We didn’t come on board to do things the same way everyone has been doing. The industry can’t move forward that way as we would not be making any impact. We aim to raise the bar in the way wholesale business is being practised. As much as possible, we want to help our customers to run businesses that can grow to become institutions. Most of our activities are geared towards this. NHC believes strongly in adding value to everyone along the supply chain and not only is this reflected in our vision and mission statements, it is the epicentre of all our activities. Our promise to our customers is that they will witness wholesale practise in a new dimension.
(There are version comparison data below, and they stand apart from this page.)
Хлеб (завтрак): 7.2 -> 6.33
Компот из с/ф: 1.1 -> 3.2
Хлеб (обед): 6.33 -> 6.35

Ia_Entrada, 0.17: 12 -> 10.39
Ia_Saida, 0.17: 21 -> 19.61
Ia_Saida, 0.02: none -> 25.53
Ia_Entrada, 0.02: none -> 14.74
How did you hope to achieve that?
One of the things we aimed to achieve is to give some dignity to the way drugs are sourced. We provide the right ambience for people who want to stock their shelves and enable them to do so from the comfort of their offices via our e-ordering channels. By doing so, our customers are able to spend quality time attending to their patients while we ensure that their shelves are adequately stocked with what they need to achieve this. We provide our customers with the right tools to enable them run their pharmacies as businesses and not as traders.
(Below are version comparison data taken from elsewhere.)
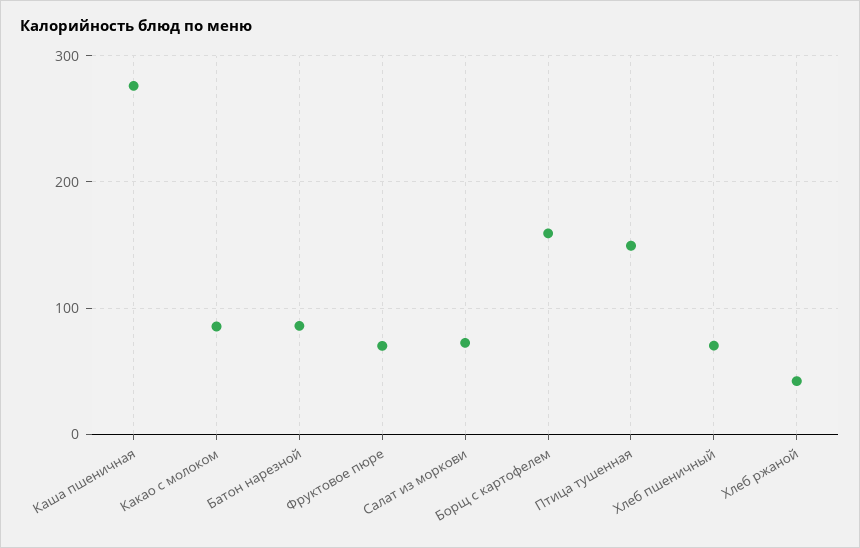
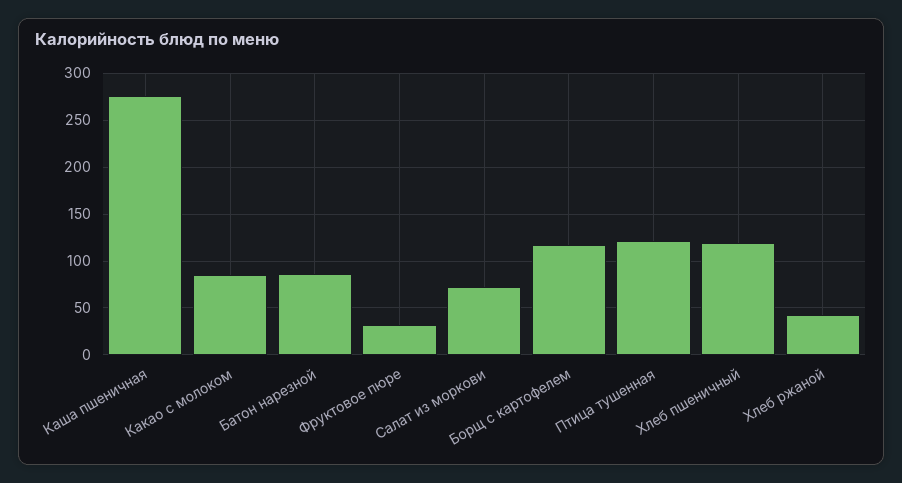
Фруктовое пюре: 70 -> 30
Борщ с картофелем: 160 -> 120
Птица тушенная: 150 -> 120
Хлеб пшеничный: 70 -> 120

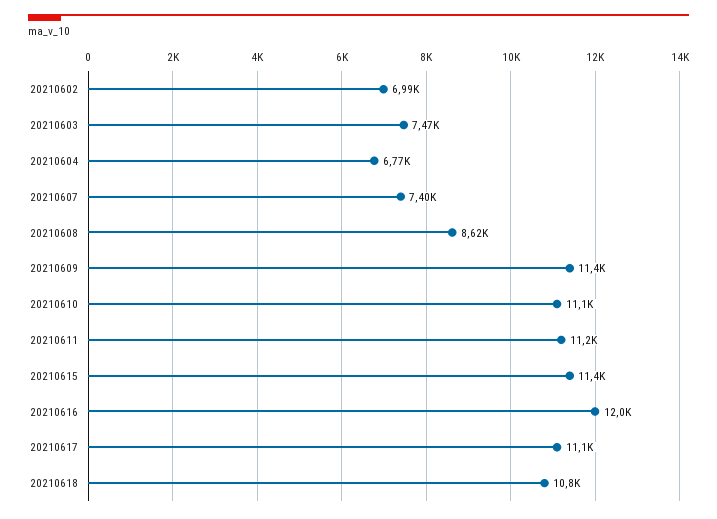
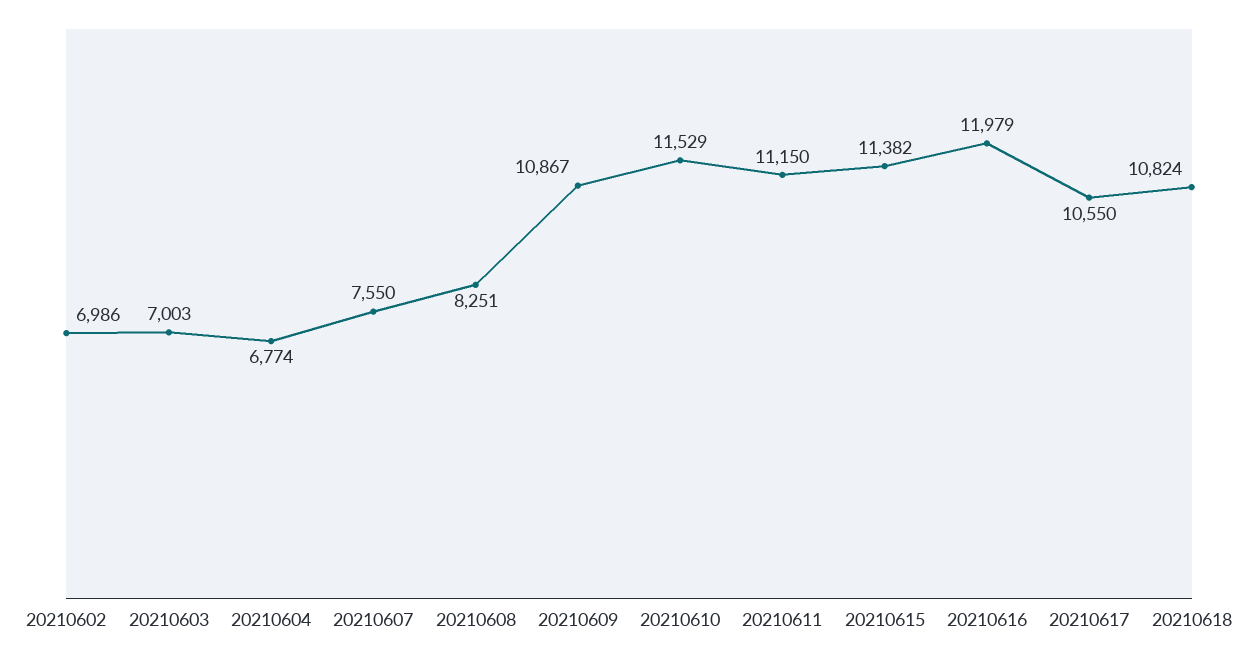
20210603: 7470 -> 7003
20210607: 7400 -> 7550
20210608: 8620 -> 8251
20210609: 11400 -> 10867
20210610: 11100 -> 11529
20210617: 11100 -> 10550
In response to the current economic challenges within the country, where pharmaceutical businesses are not spared, we have introduced insurance cover for our customers. We are helping our customers to shoulder some risks that come with running a business. NHC pays the premium on behalf of its customers. In addition, from this quarter, our customers will start getting some form of rebate on their transactions at the end of the quarter. I am not aware of any wholesale practise that pays dividends to its customers. We equally have sales promotions from time to time. All these are meant to give some succour to our customers who remain loyal to us. Those intending to start new outlets are equally not left out, we have special packages for new outlets.
Tell us about the challenges you have faced so far
It has been two years since we started operations and that has not come without its own challenges. We have experienced the usual teething problems associated with most new businesses. An instance is our e-commerce platform. We started out with an e-commerce platform and the sheer resources (manpower and material) required to keep it running is enormous. The current instability in prices has equally not helped matters. We have had to make a decision to focus on our core strengths while allowing a third party to handle that. Through all the challenges, we have enjoyed tremendous support from our customers and that alone has given us an impetus to carry on.
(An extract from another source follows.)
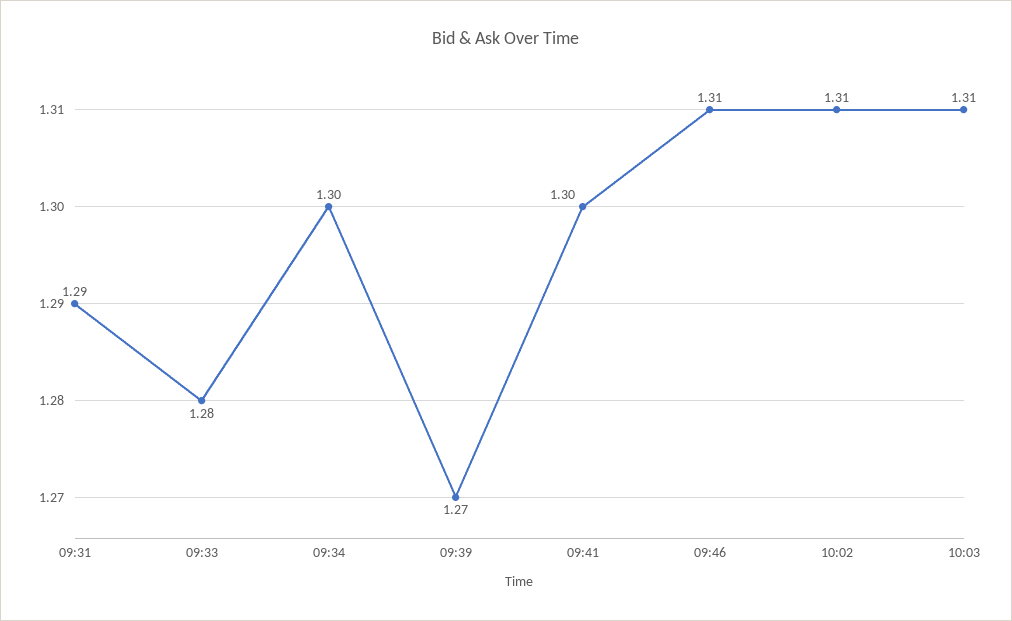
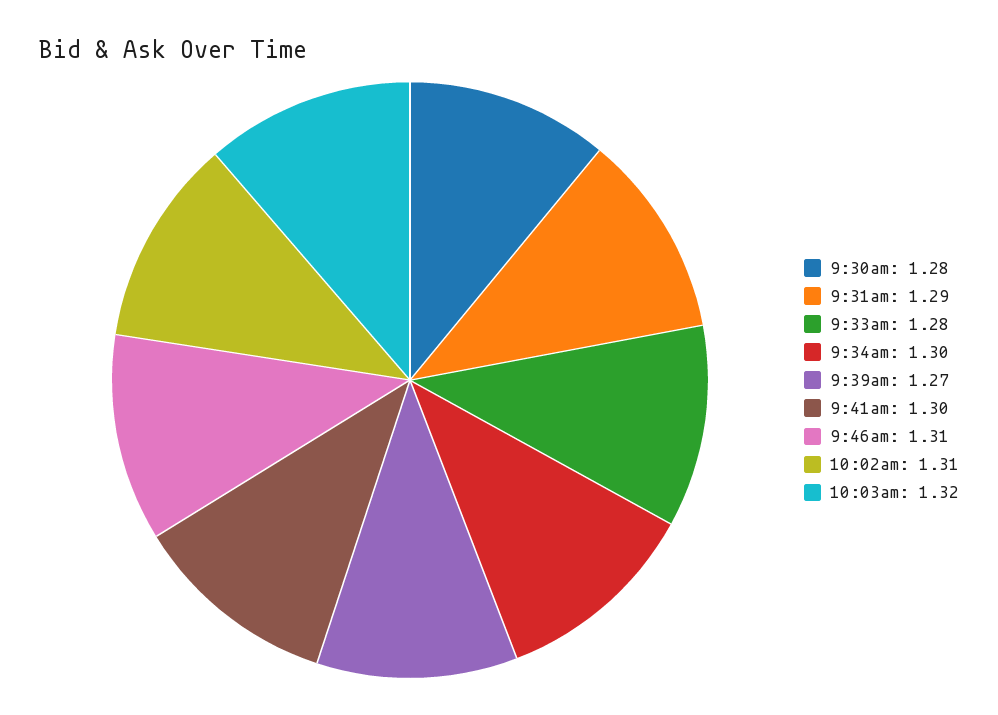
10:03: 1.31 -> 1.32
9:30am: none -> 1.28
Are there other value added services that comes transacting business with NHC?
Asides insurance cover and dividend pay-out that were recently introduced, we will be bringing Christmas goodies early to our customers. There is a bumper package that NHC is planning for December and it will blow their minds away. NHC is also partnering with some third parties to add more value to retailers. It might interest you to know that some entrepreneurs with innovative solutions for the retail sector have received grants from donor agencies and some of them are willing to work with retailers to ease some of the burden that they bear in running their businesses. From early next year, our customers will be able to manage their inventory by plugging directly to our software. This can be done from their mobile phones and it can also be deplored to monitor operations in their pharmacies. That way, even retail pharmacies that don’t currently use software to manage their operations can plug in to this.
We also intend to start quarterly trainings (free of charge) on different areas of managing a business. These trainings will be hands-on and handled by seasoned professionals in these fields. I am a product of several trainings and some of the things I have learnt have been very helpful to me in running NHC. I am a recipient of a World Bank Scholarship for female entrepreneurs and had the privilege of being trained at the Enterprise Development Centre of Pan African University. Some of the management principles learnt there will be cascaded to our customers through these training.